Department of Microbial and Molecular Systems, KU Leuven, 3001 Leuven, Belgium.
Department of Biosystems, KU Leuven, 3001 Leuven, Belgium.
Bioinformatics. 2022 May 13;38(10):2920-2921. doi: 10.1093/bioinformatics/btac208.
Missing regions in short-read assemblies of prokaryote genomes are often attributed to biases in sequencing technologies and to repetitive elements, the former resulting in low sequencing coverage of certain loci and the latter to unresolved loops in the de novo assembly graph. We developed SASpector, a command-line tool that compares short-read assemblies (draft genomes) to their corresponding closed assemblies and extracts missing regions to analyze them at the sequence and functional level. SASpector allows to benchmark the need for resolved genomes, can be integrated into pipelines to control the quality of assemblies, and could be used for comparative investigations of missingness in assemblies for which both short-read and long-read data are available in the public databases.
SASpector is available at https://github.com/LoGT-KULeuven/SASpector.

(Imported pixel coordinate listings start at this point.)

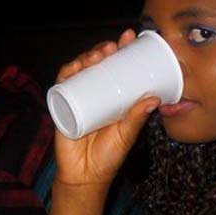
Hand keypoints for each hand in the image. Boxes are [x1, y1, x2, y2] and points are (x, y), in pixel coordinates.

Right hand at [53, 28, 160, 186]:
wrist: (85, 177)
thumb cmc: (108, 157)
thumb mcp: (126, 135)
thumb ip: (137, 119)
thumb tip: (154, 98)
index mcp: (112, 97)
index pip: (117, 68)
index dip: (122, 51)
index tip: (130, 37)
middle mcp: (95, 94)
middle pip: (96, 65)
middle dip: (103, 50)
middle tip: (112, 47)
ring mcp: (77, 98)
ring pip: (79, 71)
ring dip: (86, 58)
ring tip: (97, 56)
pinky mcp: (62, 107)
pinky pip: (61, 86)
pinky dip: (66, 74)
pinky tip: (74, 67)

The tool is implemented in Python3 and available through pip and Docker (0mician/saspector).
Supplementary data are available at Bioinformatics online.
原核生物基因组短读序列组装中缺失的区域通常归因于测序技术的偏倚和重复元件,前者导致某些基因座的测序覆盖度低,后者导致从头组装图中未解决的环。我们开发了 SASpector,这是一个命令行工具,它将短读序列组装(草图基因组)与其对应的闭合组装进行比较,并提取缺失区域,以在序列和功能水平上对其进行分析。SASpector 可以用于基准化解析基因组的需求,可集成到管道中以控制组装的质量,并且可用于在公共数据库中同时具有短读和长读数据的情况下,对组装缺失进行比较研究。
SASpector 可在 https://github.com/LoGT-KULeuven/SASpector 上获得。该工具是用 Python3 实现的,可通过 pip 和 Docker(0mician/saspector)使用。
补充数据可在 Bioinformatics 在线获得。